First, Congress believed that it was tying the receipt of food stamps to the ability and willingness to work.

It thought that was consistent with the balance of the food stamp scheme.

It believed and said, that strikers have foregone available employment voluntarily and that union strike funds should be the principal source of benefits during a work stoppage.

Finally and more clearly I think directed to Your Honor's question, Congress attempted to promote additional governmental neutrality in labor disputes.

It believed that providing food stamps to striking workers is an incentive to wait out management, in the Senate Committee's words, rather than to reach compromises.

And it decided that it wished to withdraw that incentive from labor management's disputes.

Now, the District Court for the District of Columbia recognized that these were rational goals and that the legislation enacted in 2015(d)(3) is, to use the District Court's words,

"rationally related to legitimate legislative objectives. "

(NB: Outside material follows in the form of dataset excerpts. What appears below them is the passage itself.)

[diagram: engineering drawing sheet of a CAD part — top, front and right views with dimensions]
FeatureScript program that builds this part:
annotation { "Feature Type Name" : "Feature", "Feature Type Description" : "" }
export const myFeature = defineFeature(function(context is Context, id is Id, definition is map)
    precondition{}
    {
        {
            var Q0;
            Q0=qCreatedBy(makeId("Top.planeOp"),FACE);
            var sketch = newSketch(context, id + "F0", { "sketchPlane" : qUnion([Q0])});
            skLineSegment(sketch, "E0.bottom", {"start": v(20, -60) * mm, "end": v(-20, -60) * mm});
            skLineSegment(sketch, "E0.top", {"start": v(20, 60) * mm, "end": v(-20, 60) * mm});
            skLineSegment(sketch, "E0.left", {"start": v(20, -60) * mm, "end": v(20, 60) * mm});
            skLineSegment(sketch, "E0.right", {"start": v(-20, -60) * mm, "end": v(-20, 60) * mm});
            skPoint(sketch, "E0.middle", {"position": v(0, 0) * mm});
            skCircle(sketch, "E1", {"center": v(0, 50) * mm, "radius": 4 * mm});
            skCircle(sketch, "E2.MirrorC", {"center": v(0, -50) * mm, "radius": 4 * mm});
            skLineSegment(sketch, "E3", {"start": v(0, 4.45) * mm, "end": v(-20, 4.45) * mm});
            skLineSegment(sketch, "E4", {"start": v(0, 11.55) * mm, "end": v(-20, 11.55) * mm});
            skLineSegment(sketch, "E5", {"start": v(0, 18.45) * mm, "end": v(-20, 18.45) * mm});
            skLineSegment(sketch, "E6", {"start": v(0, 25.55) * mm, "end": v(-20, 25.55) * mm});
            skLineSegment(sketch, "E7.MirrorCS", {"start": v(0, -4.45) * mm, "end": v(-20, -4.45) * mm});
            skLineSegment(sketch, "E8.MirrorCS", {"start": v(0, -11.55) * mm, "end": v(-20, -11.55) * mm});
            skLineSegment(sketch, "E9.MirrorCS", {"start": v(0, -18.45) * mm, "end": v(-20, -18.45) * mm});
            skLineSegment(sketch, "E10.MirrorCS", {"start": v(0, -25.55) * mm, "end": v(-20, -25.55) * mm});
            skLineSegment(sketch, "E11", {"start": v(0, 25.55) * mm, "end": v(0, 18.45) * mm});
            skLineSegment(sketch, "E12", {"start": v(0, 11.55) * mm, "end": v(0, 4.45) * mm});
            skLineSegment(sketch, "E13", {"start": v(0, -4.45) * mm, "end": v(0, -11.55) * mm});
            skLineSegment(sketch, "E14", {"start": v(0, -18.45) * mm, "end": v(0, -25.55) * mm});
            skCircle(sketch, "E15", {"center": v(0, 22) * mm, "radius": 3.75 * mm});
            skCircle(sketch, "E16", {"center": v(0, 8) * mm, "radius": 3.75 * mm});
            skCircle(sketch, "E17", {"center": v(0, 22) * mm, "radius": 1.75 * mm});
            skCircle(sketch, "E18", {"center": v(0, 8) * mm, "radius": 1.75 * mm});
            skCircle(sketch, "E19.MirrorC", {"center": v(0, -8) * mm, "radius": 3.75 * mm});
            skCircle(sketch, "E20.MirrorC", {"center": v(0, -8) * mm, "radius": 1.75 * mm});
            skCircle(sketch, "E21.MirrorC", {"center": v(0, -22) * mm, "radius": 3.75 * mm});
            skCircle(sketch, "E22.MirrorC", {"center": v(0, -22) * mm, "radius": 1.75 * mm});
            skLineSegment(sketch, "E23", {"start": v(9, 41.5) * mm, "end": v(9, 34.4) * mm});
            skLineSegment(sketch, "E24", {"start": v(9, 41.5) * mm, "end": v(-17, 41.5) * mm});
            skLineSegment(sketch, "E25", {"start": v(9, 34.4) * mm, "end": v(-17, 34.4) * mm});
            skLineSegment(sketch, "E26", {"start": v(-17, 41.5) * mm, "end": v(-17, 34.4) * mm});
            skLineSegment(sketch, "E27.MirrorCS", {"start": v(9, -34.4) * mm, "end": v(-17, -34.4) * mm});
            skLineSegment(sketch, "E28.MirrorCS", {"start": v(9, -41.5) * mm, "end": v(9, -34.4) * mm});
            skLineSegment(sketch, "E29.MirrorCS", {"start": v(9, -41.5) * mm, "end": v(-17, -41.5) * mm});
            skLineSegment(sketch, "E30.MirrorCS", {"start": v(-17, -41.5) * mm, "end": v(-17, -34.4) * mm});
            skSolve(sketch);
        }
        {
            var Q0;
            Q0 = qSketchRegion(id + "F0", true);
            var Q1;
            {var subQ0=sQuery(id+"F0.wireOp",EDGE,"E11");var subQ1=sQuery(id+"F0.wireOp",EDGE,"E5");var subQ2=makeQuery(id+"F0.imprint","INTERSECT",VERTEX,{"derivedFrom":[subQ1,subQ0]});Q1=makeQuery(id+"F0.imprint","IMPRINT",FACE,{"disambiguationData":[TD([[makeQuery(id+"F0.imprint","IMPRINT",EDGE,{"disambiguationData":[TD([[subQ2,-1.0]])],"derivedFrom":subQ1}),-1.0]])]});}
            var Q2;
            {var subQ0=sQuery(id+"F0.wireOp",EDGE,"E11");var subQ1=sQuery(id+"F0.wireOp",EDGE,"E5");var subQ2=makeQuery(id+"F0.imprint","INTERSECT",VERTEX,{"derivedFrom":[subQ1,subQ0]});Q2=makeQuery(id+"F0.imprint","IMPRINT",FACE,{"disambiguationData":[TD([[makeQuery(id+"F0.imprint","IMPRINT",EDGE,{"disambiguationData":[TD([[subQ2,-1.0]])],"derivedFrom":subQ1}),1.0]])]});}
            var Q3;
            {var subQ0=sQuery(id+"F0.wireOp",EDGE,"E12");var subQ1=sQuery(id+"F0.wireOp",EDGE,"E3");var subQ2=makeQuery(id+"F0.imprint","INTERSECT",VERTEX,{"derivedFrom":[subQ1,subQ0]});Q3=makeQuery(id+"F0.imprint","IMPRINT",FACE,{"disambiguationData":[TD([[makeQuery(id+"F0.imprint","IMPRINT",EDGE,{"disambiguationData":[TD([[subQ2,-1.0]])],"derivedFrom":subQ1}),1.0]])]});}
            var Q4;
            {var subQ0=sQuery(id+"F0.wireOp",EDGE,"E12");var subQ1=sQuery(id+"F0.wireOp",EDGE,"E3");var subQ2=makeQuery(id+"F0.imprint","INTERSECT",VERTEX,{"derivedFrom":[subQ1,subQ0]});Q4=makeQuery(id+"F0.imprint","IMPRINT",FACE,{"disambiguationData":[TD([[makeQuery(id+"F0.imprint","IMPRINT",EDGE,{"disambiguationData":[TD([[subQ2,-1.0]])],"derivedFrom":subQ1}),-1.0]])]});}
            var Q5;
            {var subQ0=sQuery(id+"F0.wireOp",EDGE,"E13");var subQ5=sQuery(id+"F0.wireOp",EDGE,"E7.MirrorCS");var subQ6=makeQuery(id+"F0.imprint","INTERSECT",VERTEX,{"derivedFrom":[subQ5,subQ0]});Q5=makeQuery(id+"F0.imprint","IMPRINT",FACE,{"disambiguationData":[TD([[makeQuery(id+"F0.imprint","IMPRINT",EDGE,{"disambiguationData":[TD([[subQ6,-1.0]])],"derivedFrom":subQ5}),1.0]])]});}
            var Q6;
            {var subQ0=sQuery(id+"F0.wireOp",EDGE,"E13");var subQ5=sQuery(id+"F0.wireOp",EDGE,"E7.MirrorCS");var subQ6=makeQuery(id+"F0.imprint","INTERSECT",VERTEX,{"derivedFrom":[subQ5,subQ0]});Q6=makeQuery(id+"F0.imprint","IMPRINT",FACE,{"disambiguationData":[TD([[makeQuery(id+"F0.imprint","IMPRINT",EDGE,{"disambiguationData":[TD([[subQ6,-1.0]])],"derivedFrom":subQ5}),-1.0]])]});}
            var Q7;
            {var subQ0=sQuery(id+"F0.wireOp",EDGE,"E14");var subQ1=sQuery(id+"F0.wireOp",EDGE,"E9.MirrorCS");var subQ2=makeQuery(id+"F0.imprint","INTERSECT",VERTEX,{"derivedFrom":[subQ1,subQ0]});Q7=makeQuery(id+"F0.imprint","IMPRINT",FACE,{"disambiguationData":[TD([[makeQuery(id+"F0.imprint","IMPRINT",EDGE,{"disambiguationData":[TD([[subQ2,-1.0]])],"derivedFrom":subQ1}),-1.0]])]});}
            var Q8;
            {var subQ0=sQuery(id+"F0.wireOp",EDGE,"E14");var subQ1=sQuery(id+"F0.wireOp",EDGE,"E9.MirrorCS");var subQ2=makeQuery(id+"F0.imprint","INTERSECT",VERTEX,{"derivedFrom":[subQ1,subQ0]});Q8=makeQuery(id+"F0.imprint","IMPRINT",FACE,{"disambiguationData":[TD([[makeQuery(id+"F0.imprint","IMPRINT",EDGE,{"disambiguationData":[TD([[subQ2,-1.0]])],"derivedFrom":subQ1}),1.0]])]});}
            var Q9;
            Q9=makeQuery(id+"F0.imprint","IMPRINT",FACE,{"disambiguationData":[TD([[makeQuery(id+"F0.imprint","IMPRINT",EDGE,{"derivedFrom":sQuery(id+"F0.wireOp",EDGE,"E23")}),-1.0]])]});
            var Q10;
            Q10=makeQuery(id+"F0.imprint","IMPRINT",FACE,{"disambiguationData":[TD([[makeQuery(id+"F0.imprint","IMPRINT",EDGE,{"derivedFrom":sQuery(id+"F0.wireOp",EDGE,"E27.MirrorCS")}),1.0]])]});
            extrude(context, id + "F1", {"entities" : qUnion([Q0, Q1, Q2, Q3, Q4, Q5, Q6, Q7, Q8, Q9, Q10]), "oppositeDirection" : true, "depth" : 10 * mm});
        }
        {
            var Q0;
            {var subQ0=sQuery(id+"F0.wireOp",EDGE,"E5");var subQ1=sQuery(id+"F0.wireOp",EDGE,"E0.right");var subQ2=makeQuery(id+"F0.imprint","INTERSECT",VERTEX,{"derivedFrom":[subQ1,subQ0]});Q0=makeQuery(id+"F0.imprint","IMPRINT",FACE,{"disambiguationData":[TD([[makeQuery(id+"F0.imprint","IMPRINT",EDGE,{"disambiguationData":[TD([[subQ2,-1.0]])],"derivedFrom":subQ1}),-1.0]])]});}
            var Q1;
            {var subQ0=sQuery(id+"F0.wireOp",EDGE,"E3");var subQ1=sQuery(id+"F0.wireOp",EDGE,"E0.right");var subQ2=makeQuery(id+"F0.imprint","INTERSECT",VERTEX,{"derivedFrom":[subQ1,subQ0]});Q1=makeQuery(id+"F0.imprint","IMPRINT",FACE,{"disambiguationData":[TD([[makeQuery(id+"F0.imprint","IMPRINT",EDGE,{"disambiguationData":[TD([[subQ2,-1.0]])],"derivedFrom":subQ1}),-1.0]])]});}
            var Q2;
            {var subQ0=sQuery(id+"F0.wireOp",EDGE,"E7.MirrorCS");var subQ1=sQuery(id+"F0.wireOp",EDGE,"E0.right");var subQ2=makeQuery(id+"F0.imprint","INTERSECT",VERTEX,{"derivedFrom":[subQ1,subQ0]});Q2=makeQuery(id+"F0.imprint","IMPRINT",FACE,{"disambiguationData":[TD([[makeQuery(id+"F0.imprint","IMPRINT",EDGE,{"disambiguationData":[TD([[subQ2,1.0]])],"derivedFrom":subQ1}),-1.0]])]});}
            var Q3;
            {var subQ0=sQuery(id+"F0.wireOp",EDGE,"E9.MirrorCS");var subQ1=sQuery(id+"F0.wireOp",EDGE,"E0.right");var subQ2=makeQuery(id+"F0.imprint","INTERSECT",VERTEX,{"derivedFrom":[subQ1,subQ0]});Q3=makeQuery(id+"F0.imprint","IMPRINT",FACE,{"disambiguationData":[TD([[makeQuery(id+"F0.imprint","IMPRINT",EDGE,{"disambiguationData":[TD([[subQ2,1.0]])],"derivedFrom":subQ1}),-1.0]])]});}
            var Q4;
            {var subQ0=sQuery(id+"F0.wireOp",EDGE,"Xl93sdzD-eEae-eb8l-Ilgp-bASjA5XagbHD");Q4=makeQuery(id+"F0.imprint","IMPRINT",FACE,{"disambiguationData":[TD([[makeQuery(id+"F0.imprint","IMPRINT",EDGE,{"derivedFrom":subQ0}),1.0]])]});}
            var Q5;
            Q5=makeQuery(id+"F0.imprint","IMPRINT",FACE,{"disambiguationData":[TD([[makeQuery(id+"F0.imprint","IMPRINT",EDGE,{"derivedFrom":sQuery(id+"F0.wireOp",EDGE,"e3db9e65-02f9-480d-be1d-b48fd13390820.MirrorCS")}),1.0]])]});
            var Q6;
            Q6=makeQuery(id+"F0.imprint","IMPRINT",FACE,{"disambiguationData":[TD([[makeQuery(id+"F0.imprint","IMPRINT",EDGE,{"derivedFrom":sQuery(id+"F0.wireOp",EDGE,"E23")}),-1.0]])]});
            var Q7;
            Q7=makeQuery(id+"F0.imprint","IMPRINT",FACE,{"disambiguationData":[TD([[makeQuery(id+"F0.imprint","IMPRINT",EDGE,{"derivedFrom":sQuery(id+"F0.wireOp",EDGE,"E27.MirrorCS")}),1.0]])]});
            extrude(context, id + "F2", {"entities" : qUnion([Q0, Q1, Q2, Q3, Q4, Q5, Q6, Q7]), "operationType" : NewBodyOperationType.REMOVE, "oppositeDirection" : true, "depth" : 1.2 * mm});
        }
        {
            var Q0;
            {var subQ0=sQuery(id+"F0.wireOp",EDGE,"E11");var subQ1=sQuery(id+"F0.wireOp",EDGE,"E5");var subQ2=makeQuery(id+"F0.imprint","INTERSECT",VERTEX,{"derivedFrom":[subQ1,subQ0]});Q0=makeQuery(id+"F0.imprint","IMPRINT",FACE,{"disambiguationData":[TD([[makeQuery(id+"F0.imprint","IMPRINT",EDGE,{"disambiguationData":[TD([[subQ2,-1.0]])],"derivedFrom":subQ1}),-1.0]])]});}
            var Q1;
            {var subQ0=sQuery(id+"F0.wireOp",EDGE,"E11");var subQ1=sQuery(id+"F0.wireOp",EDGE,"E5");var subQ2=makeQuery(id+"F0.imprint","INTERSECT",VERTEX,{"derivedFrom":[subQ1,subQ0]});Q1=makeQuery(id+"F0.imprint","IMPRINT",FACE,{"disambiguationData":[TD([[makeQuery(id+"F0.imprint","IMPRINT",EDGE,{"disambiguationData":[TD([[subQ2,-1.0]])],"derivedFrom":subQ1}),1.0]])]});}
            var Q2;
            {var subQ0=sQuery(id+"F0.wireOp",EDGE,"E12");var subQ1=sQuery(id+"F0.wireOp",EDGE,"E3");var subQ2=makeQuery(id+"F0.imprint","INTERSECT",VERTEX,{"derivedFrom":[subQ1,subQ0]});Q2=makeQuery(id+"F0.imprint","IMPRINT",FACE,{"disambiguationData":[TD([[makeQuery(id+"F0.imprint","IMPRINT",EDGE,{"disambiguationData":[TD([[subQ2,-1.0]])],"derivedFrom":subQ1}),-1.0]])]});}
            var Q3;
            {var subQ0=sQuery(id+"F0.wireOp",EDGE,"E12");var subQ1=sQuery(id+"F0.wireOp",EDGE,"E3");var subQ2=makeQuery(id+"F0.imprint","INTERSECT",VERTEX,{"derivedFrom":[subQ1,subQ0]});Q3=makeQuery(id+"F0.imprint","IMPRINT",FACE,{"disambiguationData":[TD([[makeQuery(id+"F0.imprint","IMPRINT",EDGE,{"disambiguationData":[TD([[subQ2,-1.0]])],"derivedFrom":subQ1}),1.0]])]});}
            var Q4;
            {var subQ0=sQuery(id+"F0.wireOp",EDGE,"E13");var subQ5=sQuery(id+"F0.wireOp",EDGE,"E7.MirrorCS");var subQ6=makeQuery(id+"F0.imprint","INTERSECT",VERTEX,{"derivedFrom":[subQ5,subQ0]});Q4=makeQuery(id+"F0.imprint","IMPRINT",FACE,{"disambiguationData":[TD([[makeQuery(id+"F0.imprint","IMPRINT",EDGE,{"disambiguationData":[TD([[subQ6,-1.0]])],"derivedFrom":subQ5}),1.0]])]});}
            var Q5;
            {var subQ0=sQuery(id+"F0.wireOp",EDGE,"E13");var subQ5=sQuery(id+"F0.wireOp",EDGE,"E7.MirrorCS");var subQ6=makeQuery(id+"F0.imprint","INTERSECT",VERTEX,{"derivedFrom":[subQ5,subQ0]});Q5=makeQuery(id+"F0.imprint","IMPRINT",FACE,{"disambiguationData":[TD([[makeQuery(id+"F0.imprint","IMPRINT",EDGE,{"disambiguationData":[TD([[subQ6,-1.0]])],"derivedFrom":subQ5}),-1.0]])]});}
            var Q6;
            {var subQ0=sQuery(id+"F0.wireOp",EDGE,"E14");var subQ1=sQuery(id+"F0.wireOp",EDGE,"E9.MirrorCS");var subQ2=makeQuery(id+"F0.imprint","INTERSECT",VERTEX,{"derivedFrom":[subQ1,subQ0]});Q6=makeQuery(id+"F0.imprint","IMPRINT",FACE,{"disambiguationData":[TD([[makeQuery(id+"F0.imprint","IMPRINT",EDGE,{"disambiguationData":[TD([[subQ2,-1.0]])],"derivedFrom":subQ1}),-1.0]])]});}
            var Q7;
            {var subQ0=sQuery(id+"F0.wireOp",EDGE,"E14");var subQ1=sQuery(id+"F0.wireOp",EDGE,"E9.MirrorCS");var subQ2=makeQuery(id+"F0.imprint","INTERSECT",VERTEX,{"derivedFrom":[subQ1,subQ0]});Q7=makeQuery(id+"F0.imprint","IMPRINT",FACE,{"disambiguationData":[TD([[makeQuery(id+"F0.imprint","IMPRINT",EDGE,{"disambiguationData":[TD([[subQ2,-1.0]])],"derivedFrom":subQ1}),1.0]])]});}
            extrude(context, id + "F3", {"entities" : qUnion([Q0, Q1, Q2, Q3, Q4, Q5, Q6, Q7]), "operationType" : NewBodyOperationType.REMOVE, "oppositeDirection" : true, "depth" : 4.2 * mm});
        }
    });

but it struck the statute down anyway.

Applying a rather loose amalgam of rational based and heightened scrutiny, the Court found that the statute irrationally discriminated against strikers, unlawfully impinges on their free association rights as well as the rights of their families and their unions to free association and exacts an excessive price for the protected right to strike.

We believe each of these conclusions to be mistaken and we ask this Court this morning to reverse.

Let me turn first, if I might, to the equal protection claim in the case.